This notebook executes a workflow for annual updating of AusEFlux terrestrial carbon and water fluxes. It contains four main steps, instructions are provided in the subsections below. Pay close attention to the `Analysis Parameters` sections and ensure paths etc. are correct.

***
**Ideal compute environment:**

Assuming 500m resolution. At this high resolution the process is quite slow.

- NCI's 'hugemem' queue
- X-large (24 cores, 765GiB)
- Python 3.10.0
- Python venv: `/g/data/xc0/project/AusEFlux/env/py310`
- Storage Folders: `gdata/ub8+gdata/xc0`
***

## Set up Dask

In [None]:
import warnings
warnings.simplefilter(action='ignore')

import sys
sys.path.append('/g/data/xc0/project/AusEFlux/src/')
from _utils import start_local_dask

In [None]:
client = start_local_dask(mem_safety_margin='2Gb')
client

## Set up project directory structure

This workflow assumes a specific file/folder structure, here we create that folder structure to support the rest of the process.
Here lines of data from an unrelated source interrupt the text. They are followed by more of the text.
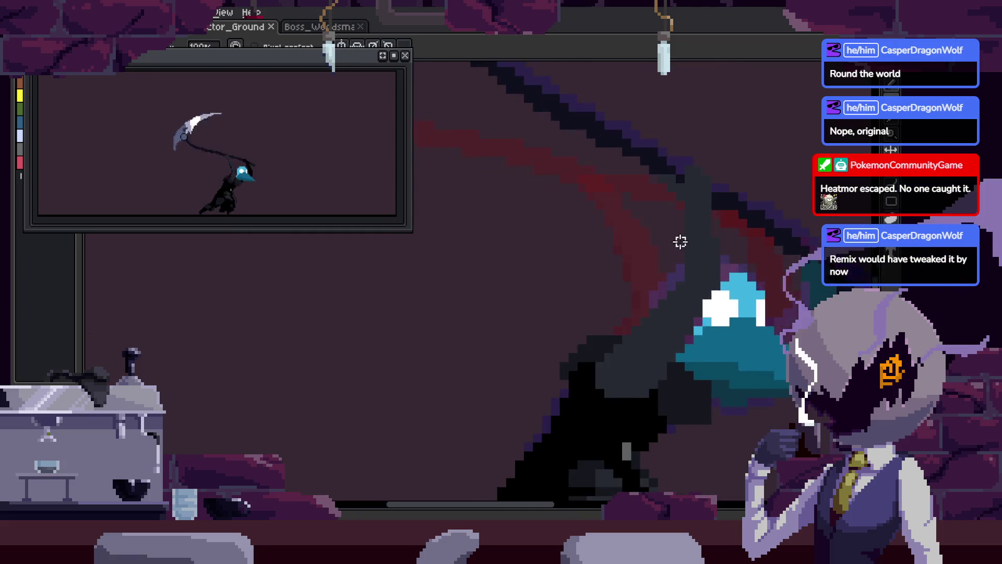
scroll(680, 239, up, 4)
key(Return)
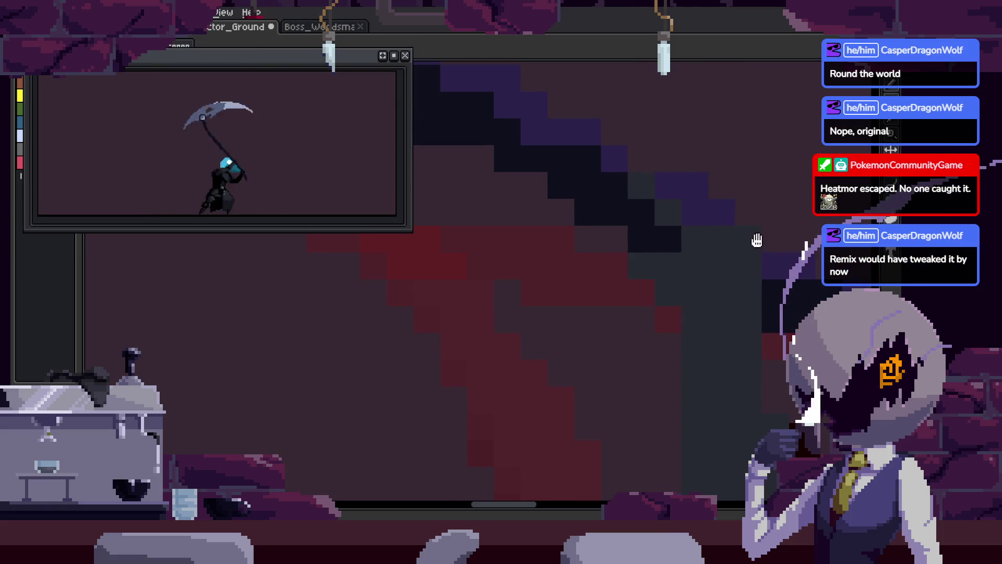
drag(752, 237, 665, 195)
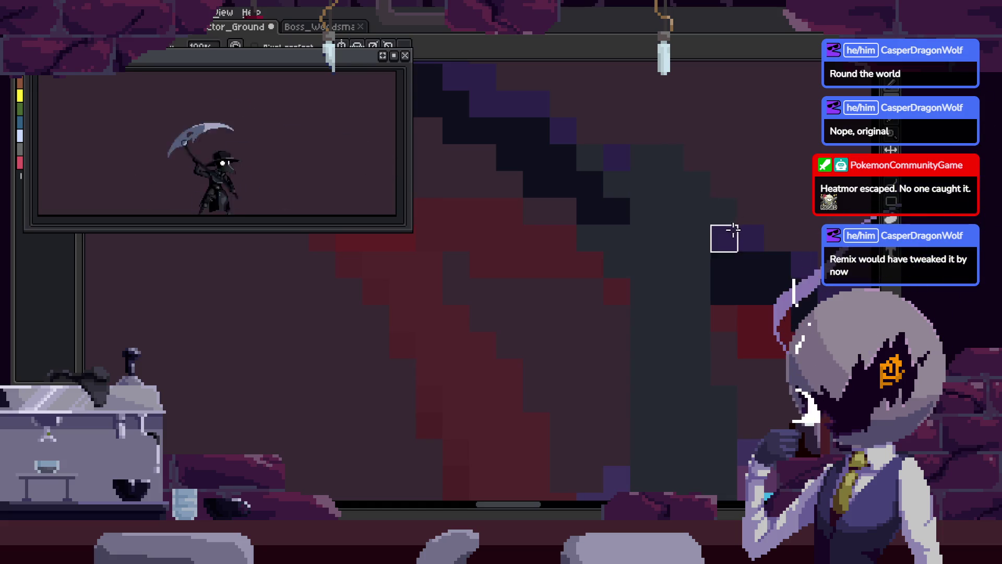
key(ctrl+s)
- Recolour the stray purple pixels on the plague doctor dark grey and save
scroll(684, 177, up, 1)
Below, enter the `root directory location` where project results and data are stored

In [None]:
root='/g/data/xc0/project/AusEFlux'
target_grid = '500m'

In [None]:
from _utils import create_project_directories
create_project_directories(root_dir=root, target_grid=target_grid)
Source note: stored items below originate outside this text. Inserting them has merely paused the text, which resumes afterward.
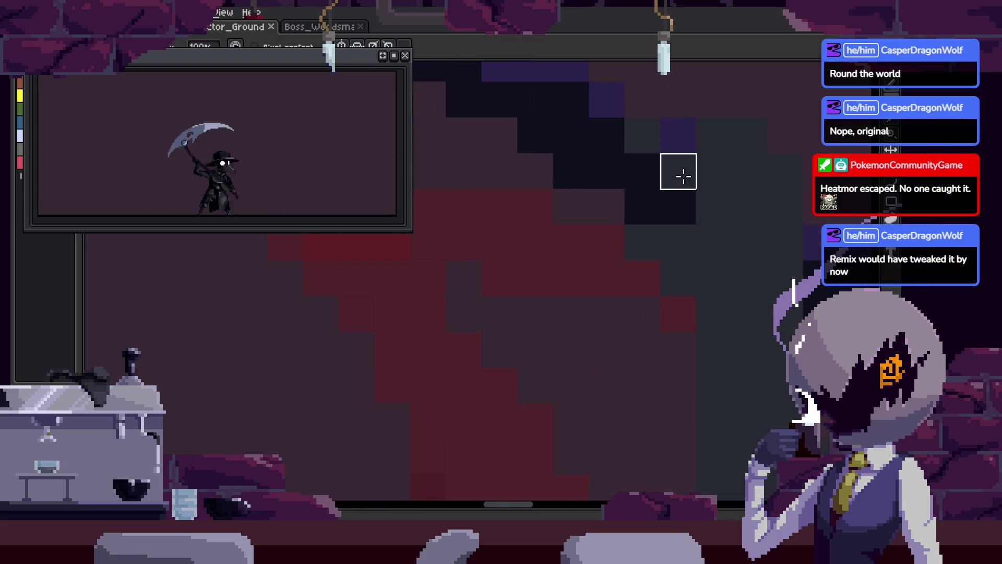
click(684, 177)
drag(588, 203, 587, 258)
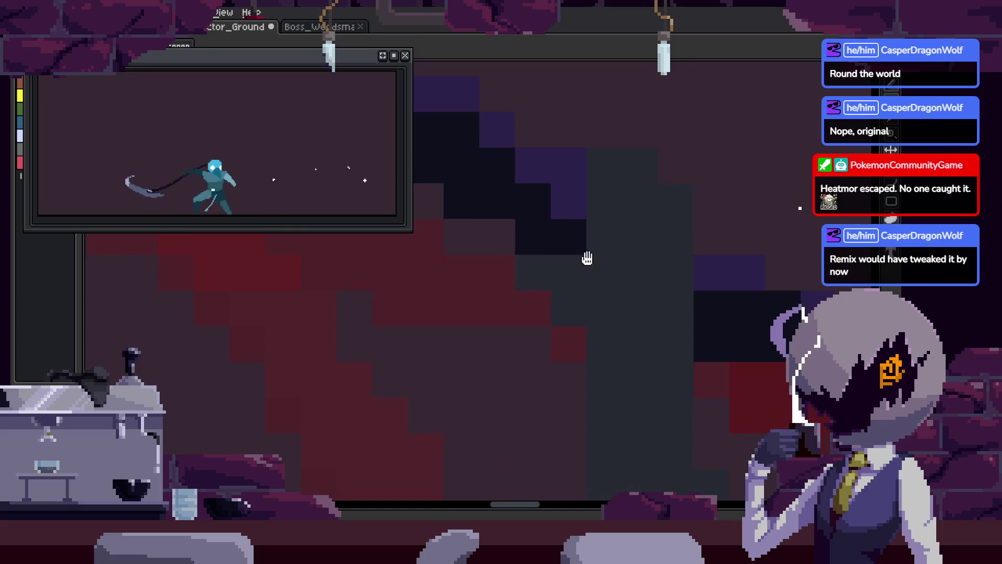
click(567, 201)
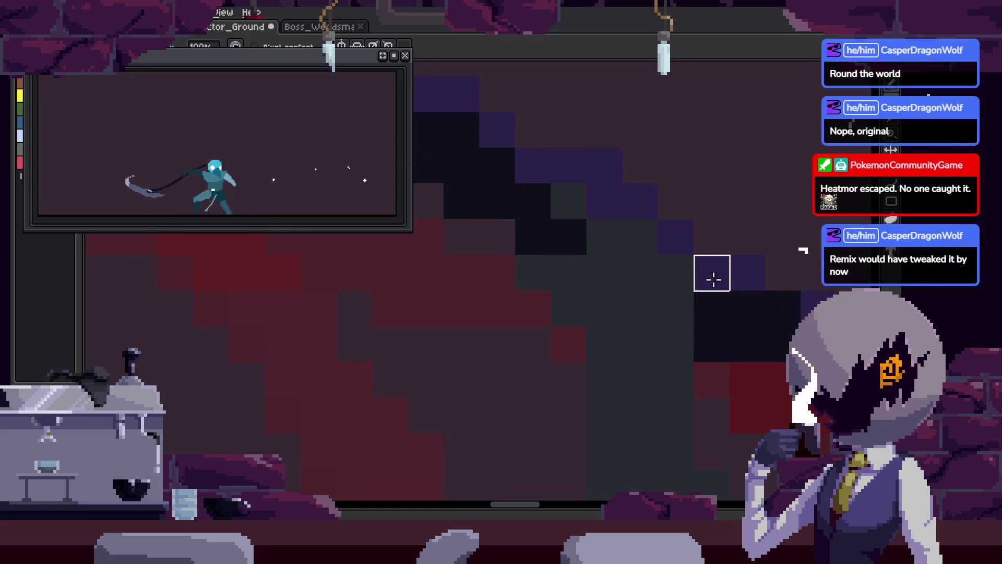
click(677, 233)
key(ctrl+s)
- Save again and show the timeline with its Attack_1, Attack_2, Attack_3 and to_Idle tags
scroll(625, 272, down, 5)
## Step 1: Spatiotemporal harmonisation of input datasets

Most datasets are originally from here: https://thredds.nci.org.au/thredds/catalog/ub8/au/catalog.html

Dataset from this process are output as annual layers in `data/interim`

**Expected completion time at 500m ~3.5 hours**

### Analysis Parameters

* `target_grid`: The spatial resolution of the product we are building
* `results`: Path to store interim datasets after they have undergone harmonisatin
* `year`: The year of data we are processing.

In [None]:
target_grid = '500m'
results=f'/g/data/xc0/project/AusEFlux/data/interim_{target_grid}/'
year = 2024

### Run step 1



In [None]:
from _harmonisation import spatiotemporal_harmonisation

In [None]:
spatiotemporal_harmonisation(
    year_start=year,
    year_end=year,
    target_grid=target_grid,
    results_path=results,
    verbose=True
)

## Step 2: Create feature datasets

Combine results of the spatiotemporal harmonisation into temporally stacked netcdf files, and create new features/variables based on the climate (e.g. anomalies) and remote sensing (e.g. vegetation fractions) datasets. 

**Expected completion time at 500m resolution is ~6 hours**

### Analysis Parameters

* `target_grid`: The spatial resolution of the product we are building
* `base`: Path to where the harmonised datasets output from Step 1 are stored. 
* `results`: Path to store temporally stacked netcdf files i.e. where the outputs of Step 2 will be stored
* `exclude`: Variables to exclude from combining. i.e. Some of the variables in `/interim` output in Step 1 are not needed hereafter.

In [None]:
#results are stored in different directory due to storage issues
target_grid = '500m'
base = f'/g/data/xc0/project/AusEFlux/data/interim_{target_grid}/'
results=f'/g/data/xc0/project/AusEFlux/data/{target_grid}/'
exclude = ['.ipynb_checkpoints', 'kTavg', 'Tmax', 'Tmin']

### Run step 2

start time = 1511

In [None]:
from _feature_datasets import create_feature_datasets

In [None]:
create_feature_datasets(
    base=base,
    results_path=results,
    exclude=exclude,
    target_grid=target_grid,
    verbose=True
)

## Step 3: Predict ensemble

Using the ensemble of models, we will generate an ensemble of gridded predictions. The code below will loop through the carbon and water fluxes and submit each job to the gadi queue. If, for some reason, you need to adapt the parameters of the shell script that submits the jobs then it can be found at `/g/data/xc0/project/AusEFlux/src/_qsub_ensemble_member.sh`

Its advisable that you check that all 30 ensemble members for each flux are exported, as it is not uncommon for a Gadi job to fail for no apparent reason and the results won't be exported (this is very likely when running 120 large jobs simultaneously). In which case, run the code block again as the code first checks if the result already exists.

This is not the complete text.